Dans le même temps qu'ils reconnaissent que ce recueil représente le moment historique de la naissance du genre du poème en prose, les historiens négligent pourtant Bertrand au profit de la triade constituée par Baudelaire, Rimbaud et
Mallarmé. Place paradoxale, qui a pour effet que les historiens, une fois qu'ils ont nommé Bertrand, ajoutent illico que Baudelaire est le second poète de l'histoire à avoir pratiqué le poème en prose. Et pourtant, entre 1842 et 1862 (années respectives de la parution de Gaspard de la Nuit et des Petits poèmes en prose), il a paru plusieurs recueils qui ressortent de
l'esthétique poétique en prose, parmi lesquels, mais non exclusivement : les
Fantaisies de Champfleury, les Rythmes primitifs de Houssaye ou encore le
Livre du promeneur de Jules Lefèvre-Deumier. Outre ces recueils, L'Artiste,un périodique dirigé par Houssaye, a aussi fait paraître des poèmes en
prose, dont ceux de Murger. L'existence de ces poèmes, signés par des
auteurs importants de la vie littéraire française de l'époque, indique qu'on
ne peut plus se contenter de dire que l'histoire du poème en prose français
va directement de Bertrand à Baudelaire. Entre eux, une importante série de
textes a existé dont l'examen s'avère aujourd'hui nécessaire afin
d'apprécier adéquatement les enjeux historiques et esthétiques du genre.
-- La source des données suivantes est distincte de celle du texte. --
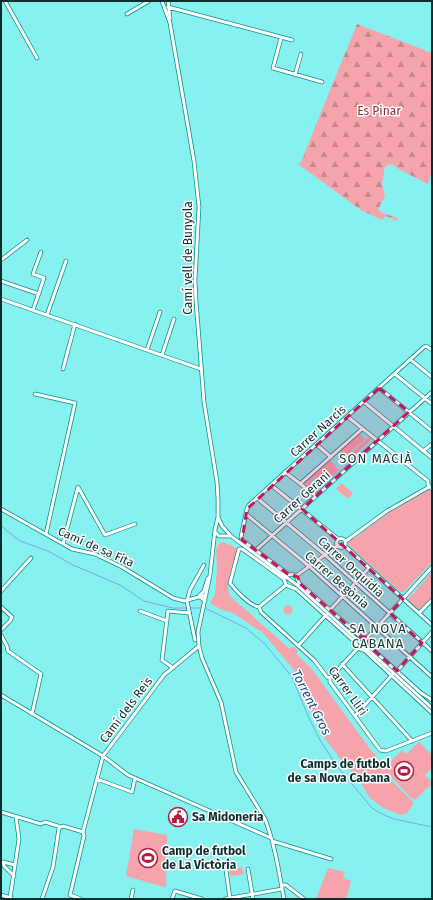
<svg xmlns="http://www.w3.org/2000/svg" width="433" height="900" font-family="'Fira Sans',sans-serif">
  <defs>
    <pattern id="forest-firs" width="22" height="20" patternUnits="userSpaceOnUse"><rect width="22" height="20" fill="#f6a4ab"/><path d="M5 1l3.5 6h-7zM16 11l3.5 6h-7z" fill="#c5868c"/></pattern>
  </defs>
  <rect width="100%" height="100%" fill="#86f1ef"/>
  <path fill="#f6a4ab" d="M 359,433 L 365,439 L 345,457 L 340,451 Z
    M 369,437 L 371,440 L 348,461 L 346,458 Z
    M 330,460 L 339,470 L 323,484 L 316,477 L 310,482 L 313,485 L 310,488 L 304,483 Z
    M 341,483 L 353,493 L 348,499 L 336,489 Z
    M 428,489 L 432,491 L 432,562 L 404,592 L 400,592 L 349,546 L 348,541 L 353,537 L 355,538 L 385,515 Z
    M 223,542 L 239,549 L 228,586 L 229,595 L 290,649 L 292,646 L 298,651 L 296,654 L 311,668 L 373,753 L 375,753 L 377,768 L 380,766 L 383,769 L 402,750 L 406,754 L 419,742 L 432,755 L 432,768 L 425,775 L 431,781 L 429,783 L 431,785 L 415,800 L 413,798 L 412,799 L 388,773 L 384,776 L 390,779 L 414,803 L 407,813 L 401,815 L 383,808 L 370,798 L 360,782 L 342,761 L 326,740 L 312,713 L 298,675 L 263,633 L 233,613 L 222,610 L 210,603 L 215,594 L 217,568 L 216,549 L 219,544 Z
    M 432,572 L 432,597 L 419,611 L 407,600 Z
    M283.5 610a4.5 4.5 0 1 1 9 0a4.5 4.5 0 1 1-9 0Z
    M 134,829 L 167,835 L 166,887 L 164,887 L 126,876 Z
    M 242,867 L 244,874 L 230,876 L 229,870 Z
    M 328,868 L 345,872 L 343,878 L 351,881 L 346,899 L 316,899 Z"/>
  <path fill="url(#forest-firs)" d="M 357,24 L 432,53 L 432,171 L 428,184 L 397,168 L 392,164 L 385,166 L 382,184 L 385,196 L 378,209 L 380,212 L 397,218 L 397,221 L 386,216 L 382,220 L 361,210 L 298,164 L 301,162 Z"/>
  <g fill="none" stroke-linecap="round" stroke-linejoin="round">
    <path stroke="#77aae8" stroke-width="1" d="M 1,526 L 20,541 L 48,551 L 73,565 L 120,585 L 144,601 L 173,608 L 202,608
      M 205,608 L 246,628 L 265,644 L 292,677 L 309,718 L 320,740 L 337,766 L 372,808 L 382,814 L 394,819 L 432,827"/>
    <g stroke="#058e8d" stroke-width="4.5">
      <path id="minor" d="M 5,1 L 37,58
        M 162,1 L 170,23 L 194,161 L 199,207 L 195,280 L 196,301 L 204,402 L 217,482 L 218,499 L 218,517 L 215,530 L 210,575 L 198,632 L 199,646 L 202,658 L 221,702 L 236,772 L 265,819 C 275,845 279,872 284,899
        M 168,1 L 170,19
        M 168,7 L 292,40
        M 127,14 L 149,1
        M 281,38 L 273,68 L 322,82
        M 295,75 L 301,54
        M 1,260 L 27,240
        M 1,281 L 39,294
        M 1,299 L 201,369
        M 33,310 L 44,278 L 33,274 L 41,252
        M 47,315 L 66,261
        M 147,350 L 160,312
        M 162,355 L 174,319
        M 411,360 L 432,377
        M 63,369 L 75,324
        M 395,374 L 432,404
        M 379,388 L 432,431
        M 35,394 L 75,403 L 46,534
        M 364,402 L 432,458
        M 348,417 L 428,481
        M 317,445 L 331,457
        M 423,451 L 432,444
        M 285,472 L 316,496
        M 428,481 L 428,485 L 432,489
        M 300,484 L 362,429
        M 271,485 L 338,539
        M 257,498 L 325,555 L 432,651
        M 1,509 L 72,549 L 95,554 L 122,567 L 173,598 L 184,601 L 206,595
        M 246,514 L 310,567 L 432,677
        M 218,517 L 222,526 L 231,536 L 297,585 L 432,708
        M 215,532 L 219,536 L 231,536
        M336.5 543a4.5 4.5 0 1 1 9 0a4.5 4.5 0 1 1-9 0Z
        M 346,541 L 387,511 L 429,487
        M 63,544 L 78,487 L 105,535 L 135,524
        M 345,546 L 432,625
        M 256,550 L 432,392
        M 288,574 L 242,540 L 241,537 L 247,509 L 249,505 L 424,347 L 426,346 L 432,350
        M 287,575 L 292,574 L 296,576 L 299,583 L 361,637 L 366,639 L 368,643 L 367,648
        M 296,576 L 338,545
        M 285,577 L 284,579 L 286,585 L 296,589 L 356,643 L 358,648 L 362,650 L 367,648
        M 1,591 L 31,558
        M 205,601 L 199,596 L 204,591 L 208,578
        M 1,607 L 12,617 L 10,621 L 1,630
        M 259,607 L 261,612 L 314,660 L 327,677 L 330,678 L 330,682 L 380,750 L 386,751 L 432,733
        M 259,607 C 250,606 235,590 230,583 L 239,549 L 242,549 L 284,579
        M 259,607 L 286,585
        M 330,610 L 369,568
        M 140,611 L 167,621
        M 419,613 L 432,600
        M 1,635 L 7,646 L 8,651 L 41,674 L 32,714
        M 366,639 L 432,567
        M 195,640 L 187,601 L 190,590 L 204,565
        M 368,645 L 421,693 L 432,700
        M 298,646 L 326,615
        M 364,650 L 432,713
        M 342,664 L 412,741
        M 173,668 L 162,660 L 168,611 L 189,613
        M 397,671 L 432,632
        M 330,678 L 358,648
        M 1,695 L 103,756 L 128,775 L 271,838
        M 355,716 L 392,675
        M 97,779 L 132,792 L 135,778
        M 1,812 L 41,824 L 45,822 L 61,827
        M 272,841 L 331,859
        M 248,869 L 253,899
        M 226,870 L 230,899
        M 14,876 L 4,866 L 3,862 L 15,865
        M 282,885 L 286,885 L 304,899
        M 1,895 L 11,898
        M 10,898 L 19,839 L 16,817
        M 42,899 L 53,867 L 59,828 L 63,826 L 83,832 L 103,756 L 164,675 L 199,646
        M 81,899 L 70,895 L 84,836 L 83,832
        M 131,899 L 133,890
        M 172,899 L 175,891 L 202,899
        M 225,899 L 282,889"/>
    </g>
    <use href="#minor" stroke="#fff" stroke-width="3"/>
  </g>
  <path fill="#c2185b" fill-opacity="0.2" stroke="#c2185b" stroke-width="3" stroke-dasharray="8 5" stroke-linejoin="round" d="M 379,388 L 409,412 L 302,509 L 403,599 L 390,613 L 422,643 L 397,671 L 368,645 L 369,637 L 361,637 L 299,583 L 298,577 L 288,574 L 242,540 L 247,509 Z"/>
  <defs>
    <g id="stadium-ring" transform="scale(1)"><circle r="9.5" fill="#fdfdfd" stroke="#b01c42" stroke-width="1.5"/><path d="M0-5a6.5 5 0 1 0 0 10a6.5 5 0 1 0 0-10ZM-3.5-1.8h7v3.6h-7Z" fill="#b01c42"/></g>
    <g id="civic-ring" transform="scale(1)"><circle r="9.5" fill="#fdfdfd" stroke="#b01c42" stroke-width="1.5"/><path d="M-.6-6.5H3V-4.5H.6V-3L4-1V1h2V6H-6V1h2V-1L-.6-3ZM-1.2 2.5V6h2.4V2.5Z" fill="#b01c42"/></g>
  </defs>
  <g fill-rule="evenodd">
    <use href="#stadium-ring" x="404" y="771"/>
    <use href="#civic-ring" x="178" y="817"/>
    <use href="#stadium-ring" x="148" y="858"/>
  </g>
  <g text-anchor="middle" stroke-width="3" stroke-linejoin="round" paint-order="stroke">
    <g font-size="12" fill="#912c3f" stroke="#fdfdfd">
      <text x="379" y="115">Es Pinar</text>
    </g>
    <g font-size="12" fill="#0a2e2d" stroke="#fdfdfd">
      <text transform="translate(188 258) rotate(-90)" y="4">Camí vell de Bunyola</text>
      <text transform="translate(318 431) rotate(-42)" y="4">Carrer Narcís</text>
      <text transform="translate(302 497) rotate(-42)" y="4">Carrer Gerani</text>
      <text transform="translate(96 547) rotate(24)" y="4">Camí de sa Fita</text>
      <text transform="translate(351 567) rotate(42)" y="4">Carrer Orquídia</text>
      <text transform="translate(337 580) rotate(41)" y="4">Carrer Begònia</text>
      <text transform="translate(348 691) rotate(54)" y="4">Carrer Lliri</text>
      <text transform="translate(126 710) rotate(-53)" y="4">Camí dels Reis</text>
    </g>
    <g font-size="12" font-weight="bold" fill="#0a2e2d" stroke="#fdfdfd" text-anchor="start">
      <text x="390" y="768" text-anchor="end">Camps de futbol<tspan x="390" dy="14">de sa Nova Cabana</tspan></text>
      <text x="192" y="821">Sa Midoneria</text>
      <text x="162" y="855">Camp de futbol<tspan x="162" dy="14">de La Victòria</tspan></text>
    </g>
    <g font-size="13" letter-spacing="1" fill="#133635" stroke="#fdfdfd">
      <text x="376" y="463">SON MACIÀ</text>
      <text x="378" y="633">SA NOVA<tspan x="378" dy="15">CABANA</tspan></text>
    </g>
    <g font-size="13" font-style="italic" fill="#194c85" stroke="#fdfdfd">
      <text transform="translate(312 702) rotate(63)" y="5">Torrent Gros</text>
    </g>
  </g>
  <rect width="433" height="900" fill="none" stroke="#0a2e2d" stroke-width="4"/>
</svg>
Partant du postulat que la parution du recueil de Bertrand a radicalement
changé la donne esthétique de la poésie romantique et moderne, cette recherche examine les enjeux historiques de la poésie en prose française de la période 1842-1862. L'hypothèse centrale en est plus précisément que
l'examen intertextuel desdits poèmes permettra de comprendre la place
historique et esthétique occupée par Gaspard de la Nuit.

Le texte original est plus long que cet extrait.